This quote here bothered me intensely:
"In order to play a DVD without hiccups, we set the energy profile to "Balanced" and turned the wireless modules off. The notebook managed 2 hours and 42 minutes."
First of all, I have this laptop. Even in the most conservative power saving mode, the laptop plays DVDs perfectly without hiccups, ever. I can understand the choice of using the "balanced" setting as that's what most people will have the laptop set but unfortunately, that setting will lead to weak battery life due to the excitability of the processor to want to clock up to its maximum clocks. Had they utilized the power saving mode, laptop would have lasted about twice as long in the DVD test.
But, even that notwithstanding, I'm bothered by the idea that any laptop made in the last 10 years would have to resort to running at anything but minimum speed in order to play a DVD. Why? Because DVD decoding on a NON hardware accelerated setup shouldn't require more than 300-600MHZ of MMX (Pentium I MMX/II) accelerated processing power. That means most laptops made after 1998 can handle playback of a DVD no problem. However, all laptops with ATI/AMD or Nvidia hardware have been equipped with some form of Hardware Accelerated Motion Compensation, IDCT and display rendering since about 1999 and Intel Accelerated chips since about 2001-2. Hardware DVD acceleration reduces the CPU utilization and therefore requirements so much so, that one with a decent video card made after 1999 (even PCI) could reliably watch a DVD on something like a Pentium 133-166mhz though results would vary.

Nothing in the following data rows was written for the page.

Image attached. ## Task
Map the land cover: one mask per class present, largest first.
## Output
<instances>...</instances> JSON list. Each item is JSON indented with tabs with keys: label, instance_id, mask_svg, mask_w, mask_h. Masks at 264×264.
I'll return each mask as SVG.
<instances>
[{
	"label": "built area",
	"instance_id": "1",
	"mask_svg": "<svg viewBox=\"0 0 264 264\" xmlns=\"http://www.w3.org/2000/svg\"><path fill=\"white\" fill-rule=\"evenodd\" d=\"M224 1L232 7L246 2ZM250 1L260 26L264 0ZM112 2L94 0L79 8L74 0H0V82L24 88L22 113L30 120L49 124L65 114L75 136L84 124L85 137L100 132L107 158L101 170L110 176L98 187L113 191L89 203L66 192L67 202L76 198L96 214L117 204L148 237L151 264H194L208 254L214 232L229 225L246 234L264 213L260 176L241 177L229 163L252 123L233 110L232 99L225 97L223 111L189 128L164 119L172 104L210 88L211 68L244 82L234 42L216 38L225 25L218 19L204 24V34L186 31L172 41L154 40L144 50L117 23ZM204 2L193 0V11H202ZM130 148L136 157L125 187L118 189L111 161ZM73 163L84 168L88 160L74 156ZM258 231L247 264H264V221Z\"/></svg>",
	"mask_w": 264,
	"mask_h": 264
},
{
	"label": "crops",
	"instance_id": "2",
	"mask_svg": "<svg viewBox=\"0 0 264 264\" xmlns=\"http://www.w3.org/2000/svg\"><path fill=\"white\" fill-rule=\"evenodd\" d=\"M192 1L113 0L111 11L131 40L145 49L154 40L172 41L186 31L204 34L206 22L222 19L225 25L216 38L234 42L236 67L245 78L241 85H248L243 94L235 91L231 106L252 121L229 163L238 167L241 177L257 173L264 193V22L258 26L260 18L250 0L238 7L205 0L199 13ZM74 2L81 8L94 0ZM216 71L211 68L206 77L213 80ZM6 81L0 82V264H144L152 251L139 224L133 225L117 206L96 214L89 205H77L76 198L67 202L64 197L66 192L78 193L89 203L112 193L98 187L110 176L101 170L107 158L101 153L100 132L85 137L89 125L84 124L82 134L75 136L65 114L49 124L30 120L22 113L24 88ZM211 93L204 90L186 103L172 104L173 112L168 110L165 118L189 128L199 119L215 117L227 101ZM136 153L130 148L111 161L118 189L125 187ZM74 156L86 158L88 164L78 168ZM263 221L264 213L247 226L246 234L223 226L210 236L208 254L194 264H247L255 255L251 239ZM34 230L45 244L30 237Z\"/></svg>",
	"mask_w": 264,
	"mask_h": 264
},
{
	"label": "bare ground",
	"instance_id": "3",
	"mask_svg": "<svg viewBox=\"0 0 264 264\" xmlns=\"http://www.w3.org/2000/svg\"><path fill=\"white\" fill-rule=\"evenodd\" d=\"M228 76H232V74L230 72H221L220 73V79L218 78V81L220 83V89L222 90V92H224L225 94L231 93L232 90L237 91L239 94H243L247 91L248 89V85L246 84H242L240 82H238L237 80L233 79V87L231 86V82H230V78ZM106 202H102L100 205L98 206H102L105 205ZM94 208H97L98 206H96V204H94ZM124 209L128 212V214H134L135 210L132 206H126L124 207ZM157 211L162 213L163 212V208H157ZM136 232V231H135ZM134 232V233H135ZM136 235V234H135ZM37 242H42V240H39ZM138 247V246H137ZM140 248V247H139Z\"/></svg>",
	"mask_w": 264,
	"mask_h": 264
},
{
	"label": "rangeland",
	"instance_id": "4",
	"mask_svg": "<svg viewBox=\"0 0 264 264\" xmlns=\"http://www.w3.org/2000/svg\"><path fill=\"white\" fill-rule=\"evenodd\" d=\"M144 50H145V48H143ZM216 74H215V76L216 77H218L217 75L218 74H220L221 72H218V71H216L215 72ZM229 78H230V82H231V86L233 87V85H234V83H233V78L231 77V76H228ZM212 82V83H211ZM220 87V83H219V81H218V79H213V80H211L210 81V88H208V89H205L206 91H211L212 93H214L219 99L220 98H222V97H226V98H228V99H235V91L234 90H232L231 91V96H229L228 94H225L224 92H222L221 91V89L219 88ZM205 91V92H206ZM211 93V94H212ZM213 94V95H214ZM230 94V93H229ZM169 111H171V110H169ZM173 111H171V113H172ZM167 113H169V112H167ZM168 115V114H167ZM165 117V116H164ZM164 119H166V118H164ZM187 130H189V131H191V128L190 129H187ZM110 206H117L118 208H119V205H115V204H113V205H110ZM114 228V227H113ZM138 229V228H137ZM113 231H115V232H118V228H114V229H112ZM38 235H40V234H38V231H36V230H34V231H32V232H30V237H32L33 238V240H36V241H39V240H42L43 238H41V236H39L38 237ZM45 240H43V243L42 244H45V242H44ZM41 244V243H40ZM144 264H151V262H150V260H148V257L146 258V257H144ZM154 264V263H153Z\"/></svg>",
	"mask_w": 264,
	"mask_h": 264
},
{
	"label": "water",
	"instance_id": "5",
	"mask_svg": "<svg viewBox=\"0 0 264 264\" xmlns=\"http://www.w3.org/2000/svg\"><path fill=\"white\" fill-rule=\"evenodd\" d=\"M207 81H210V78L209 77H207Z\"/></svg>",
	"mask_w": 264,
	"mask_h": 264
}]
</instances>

So, even in the worst case scenario of using 1990s technology in current CPU architecture AND having NON hardware accelerated DVD playback, 600mhz of CPU utilization would only lead to 42% cpu utilization on ONE SINGLE CORE if the CPU is set to the minimum setting which on this laptop is 1400mhz.
So either the DVD playback program you're using is a POS or you have something running in the background that is skewing results OR the "Balanced" setting was completely unnecessary as DVD playback should be more than sufficient with the "Power Saver" setting.